Why Indian models are finally making it big on the global fashion scene
Our February 2017 cover star Radhika Nair leads the invasion
By Rochelle Pinto February 16, 2017
There been a curious development on international runways for those of us who follow fashion feverishly. Formerly awash with hues of California blonde and English rose — the occasional African ebony thrown in to make a statement about inclusivity — these ramps have turned an interesting shade of desi brown, thanks to our Feb cover star Radhika Nair and her gaggle of Indian models.
Radhika Nair became the first Indian woman to walk for Balenciaga
We're not talking about the era when a lone Ujjwala Raut made her mark around Y2K, or when Lakshmi Menon established herself as the go-to catwalker of the mid-noughties. This is a proper Indian-IT-brains-in-Silicon-Valley invasion, and Donald Trump and his fellow jingoists should be very worried.
Monica Tomas for Delpozo A/W 2017
“The first wave of Indian models getting international attention came with the arrival of big luxury brands in India. But with the recession, that wave quickly died out,” explains former model Gunita Stobe, who co-founded the agency Anima Creative Management along with partner Mark Luburic. “Now, with major international brands like H&M, Sephora and Zara entering the Indian market, the demand for local models is once again going up.”
Bhumika Arora for Balmain S/S 17
Like Stobe, photographer Rid Burman has seen an upwardly mobile Indian diaspora exert its influence on how companies execute their advertising campaigns and cast fashion shows. “Look at the big cities like Milan, London and New York, their populations are no longer homogenous,” says Burman. “The Indian communities in these places are very wealthy, and the fashion labels need to sell to them, which is why you’ll see more Indian faces in their campaigns.”

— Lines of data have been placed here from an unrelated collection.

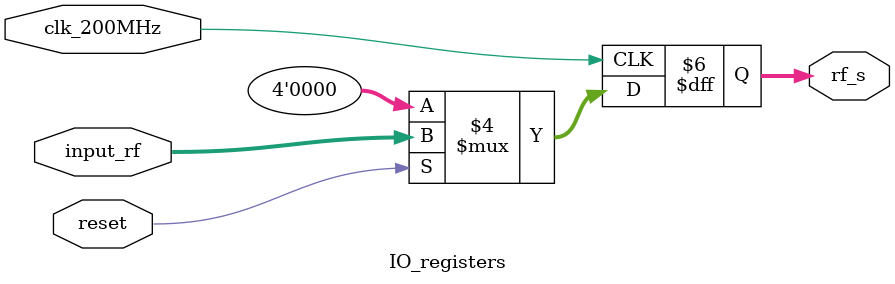
<source format=v>
module IO_registers
(input 	[3:0]		 input_rf,
input					 clk_200MHz,
input 				 reset,
output reg[3:0]	 rf_s
);

always @(posedge clk_200MHz)
begin
if (reset == 0)
begin
rf_s <= 0;
end

else rf_s <= input_rf;

end
endmodule

</source>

Rasika Navare for Smashbox
The increasing efficiency of homegrown agencies like Stobe’s has also helped models convert opportunities into results. She says, “There were agencies like Elite Modes in India before, but they didn’t really concentrate on building relationships with agencies abroad and making sure our girls got opportunities. We always had the talent, but the models didn’t get the support they needed to go abroad. Models like Ujjwala and Lakshmi had to make their own way.”
While modelling agencies and fashion brands can take much of the credit for this increase in avenues, it can be argued that the Indian model has also decisively taken control of her own career. Social media now allows her to court employers and fans directly, as photographer Colston Julian points out. “Whenever we’re doing a casting, we always ask the agencies for the full names of the models so we can check their profiles on Facebook and Instagram to see what they really look like,” he says. A model with a substantial following automatically skyrockets to the top of potential casting lists — think Kendall Jenner and the Hadid sisters — with clients looking to piggy-back off their popularity.
Natasha Ramachandran for Nicole Miller A/W 2017
Model Surelee Joseph, who notched up an appearance at NYFW for Azede Jean-Pierre, thinks her colleagues have different priorities from the previous generation. “Indian models have more drive to make it in fashion,” she says, a marked difference from a few years ago when ‘Bollywood or bust’ could have been a patented bumper sticker. “They don’t want to limit their view to India.”